== WORK TO COMPLETE ==
When the string "entity" occurs in a line of the records, show that line.

(Records from a data source)
+-------+
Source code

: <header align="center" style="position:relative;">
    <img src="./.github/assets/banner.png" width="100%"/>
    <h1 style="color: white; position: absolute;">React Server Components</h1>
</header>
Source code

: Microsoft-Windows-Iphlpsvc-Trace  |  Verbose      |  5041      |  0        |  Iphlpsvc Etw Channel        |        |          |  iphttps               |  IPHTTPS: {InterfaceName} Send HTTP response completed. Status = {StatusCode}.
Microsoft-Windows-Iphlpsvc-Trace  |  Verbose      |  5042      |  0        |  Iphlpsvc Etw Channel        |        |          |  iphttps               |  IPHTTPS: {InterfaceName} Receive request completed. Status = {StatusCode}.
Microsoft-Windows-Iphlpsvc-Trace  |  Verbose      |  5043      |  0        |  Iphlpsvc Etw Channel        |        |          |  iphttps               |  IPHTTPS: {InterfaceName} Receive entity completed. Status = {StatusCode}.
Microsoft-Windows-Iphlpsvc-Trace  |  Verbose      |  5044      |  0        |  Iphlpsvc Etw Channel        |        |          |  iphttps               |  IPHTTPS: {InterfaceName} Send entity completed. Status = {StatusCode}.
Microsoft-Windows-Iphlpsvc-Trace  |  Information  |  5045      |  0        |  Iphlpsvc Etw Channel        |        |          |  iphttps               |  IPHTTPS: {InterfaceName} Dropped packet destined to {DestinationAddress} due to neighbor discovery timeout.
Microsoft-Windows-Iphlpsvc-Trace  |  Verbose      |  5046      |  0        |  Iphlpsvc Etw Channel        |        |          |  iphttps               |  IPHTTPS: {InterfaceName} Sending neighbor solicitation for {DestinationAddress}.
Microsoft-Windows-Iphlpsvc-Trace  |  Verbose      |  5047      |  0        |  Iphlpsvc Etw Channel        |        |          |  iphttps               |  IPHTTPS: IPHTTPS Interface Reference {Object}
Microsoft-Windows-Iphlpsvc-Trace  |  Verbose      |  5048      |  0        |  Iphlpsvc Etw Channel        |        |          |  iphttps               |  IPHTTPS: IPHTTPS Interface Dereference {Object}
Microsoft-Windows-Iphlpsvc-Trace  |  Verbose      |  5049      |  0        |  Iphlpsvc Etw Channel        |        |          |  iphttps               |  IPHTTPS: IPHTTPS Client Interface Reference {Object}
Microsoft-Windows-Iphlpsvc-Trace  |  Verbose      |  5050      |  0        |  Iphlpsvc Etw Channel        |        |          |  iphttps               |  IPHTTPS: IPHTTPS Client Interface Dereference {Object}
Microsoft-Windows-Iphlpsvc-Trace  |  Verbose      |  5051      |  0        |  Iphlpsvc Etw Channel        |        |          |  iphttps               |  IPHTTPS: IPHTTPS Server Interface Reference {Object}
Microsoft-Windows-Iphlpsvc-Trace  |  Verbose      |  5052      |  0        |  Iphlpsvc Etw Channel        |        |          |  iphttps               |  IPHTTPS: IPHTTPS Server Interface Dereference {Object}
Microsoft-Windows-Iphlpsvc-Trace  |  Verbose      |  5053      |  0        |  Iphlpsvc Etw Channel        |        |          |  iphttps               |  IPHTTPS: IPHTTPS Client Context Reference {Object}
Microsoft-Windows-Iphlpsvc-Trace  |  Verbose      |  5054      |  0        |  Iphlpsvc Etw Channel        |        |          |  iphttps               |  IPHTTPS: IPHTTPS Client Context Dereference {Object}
+-------+
== YOUR SOLUTION ==
Microsoft-Windows-Iphlpsvc-Trace  |  Verbose      |  5043      |  0        |  Iphlpsvc Etw Channel        |        |          |  iphttps               |  IPHTTPS: {InterfaceName} Receive entity completed. Status = {StatusCode}.
Microsoft-Windows-Iphlpsvc-Trace  |  Verbose      |  5044      |  0        |  Iphlpsvc Etw Channel        |        |          |  iphttps               |  IPHTTPS: {InterfaceName} Send entity completed. Status = {StatusCode}.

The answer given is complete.